Proposal for fixing dchar ranges

Tue Mar 11 11:02:26 PDT 2014

On Tue, 11 Mar 2014 13:18:46 -0400, Chris Williams  
<yoreanon-chrisw at yahoo.co.jp> wrote:

> On Tuesday, 11 March 2014 at 14:16:31 UTC, Steven Schveighoffer wrote:
>> But I would never expect any kind of indexing or slicing to use "number  
>> of code points", which clearly requires O(n) decoding to determine it's  
>> position. That would be disastrous.
>
> If the indexes put into the slice aren't by code-point, but people need  
> to use proper helper functions to convert a code-point into an index,  
> then we're basically back to where we are today.

No, where we are today is that in some cases, the language treats a char[]  
as an array of char, in other cases, it treats a char[] as a  
bi-directional dchar range.

What I'm proposing is we have a type that defines "This is what a string  
looks like," and it is consistent across all uses of the string, instead  
of the schizophrenic view we have now. I would also point out that quite a  
bit of deception and nonsense is needed to maintain that view, including  
things like assert(!hasLength!(char[]) && __traits(compiles, { char[] x;  
int y = x.length;})). The documentation for hasLength says "Tests if a  
given range has the length attribute," which is clearly a lie.

However, I want to define right here, that index is not a number of code  
points. One does not frequently get code point counts, one gets indexes.  
It has always been that way, and I'm not planning to change that. That you  
can't use the index to determine the number of code points that came  
before it, is not a frequent issue that arises.

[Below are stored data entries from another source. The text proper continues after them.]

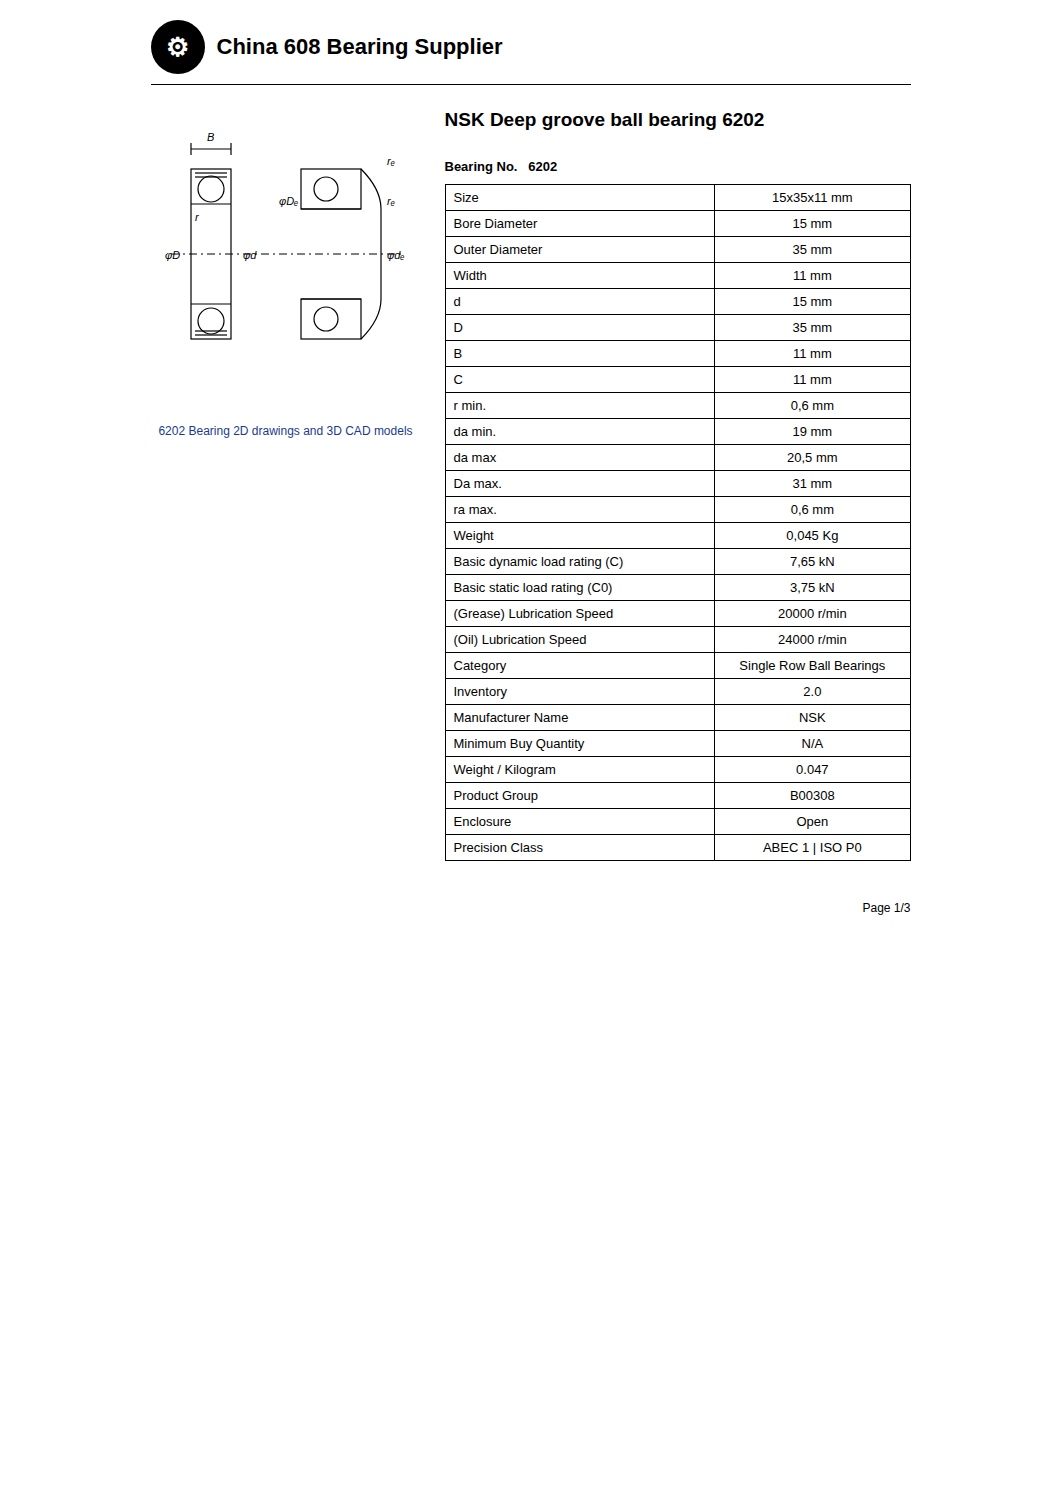⚙
China 608 Bearing Supplier
B φD φd r rₑ rₑ φDₑ φdₑ
6202 Bearing 2D drawings and 3D CAD models
NSK Deep groove ball bearing 6202
Bearing No. 6202
| Size | 15x35x11 mm |
| Bore Diameter | 15 mm |
| Outer Diameter | 35 mm |
| Width | 11 mm |
| d | 15 mm |
| D | 35 mm |
| B | 11 mm |
| C | 11 mm |
| r min. | 0,6 mm |
| da min. | 19 mm |
| da max | 20,5 mm |
| Da max. | 31 mm |
| ra max. | 0,6 mm |
| Weight | 0,045 Kg |
| Basic dynamic load rating (C) | 7,65 kN |
| Basic static load rating (C0) | 3,75 kN |
| (Grease) Lubrication Speed | 20000 r/min |
| (Oil) Lubrication Speed | 24000 r/min |
| Category | Single Row Ball Bearings |
| Inventory | 2.0 |
| Manufacturer Name | NSK |
| Minimum Buy Quantity | N/A |
| Weight / Kilogram | 0.047 |
| Product Group | B00308 |
| Enclosure | Open |
| Precision Class | ABEC 1 / ISO P0 |
Page 1/3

e.g., I want to find the first instance of "xyz" in a string, do I care  
how many code points it has to go through, or what point I have to slice  
the string to get that?

A previous poster brings up this incorrect code:

auto index = countUntil(str, "xyz");
auto newstr = str[index..$];

But it can easily be done this way also:

auto index = indexOf(str, "xyz");
auto codepts = walkLength(str[0..index]);
auto newstr = str[index..$];

Given how D works, I think it would be very costly and near impossible to  
somehow make the incorrect slice operation statically rejected. One simply  
has to be trained what a code point is, and what a code unit is. HOWEVER,  
for the most part, nobody needs to care. Strings work fine without having  
to randomly access specific code points or slice based on them. Using  
indexes works just fine.

-Steve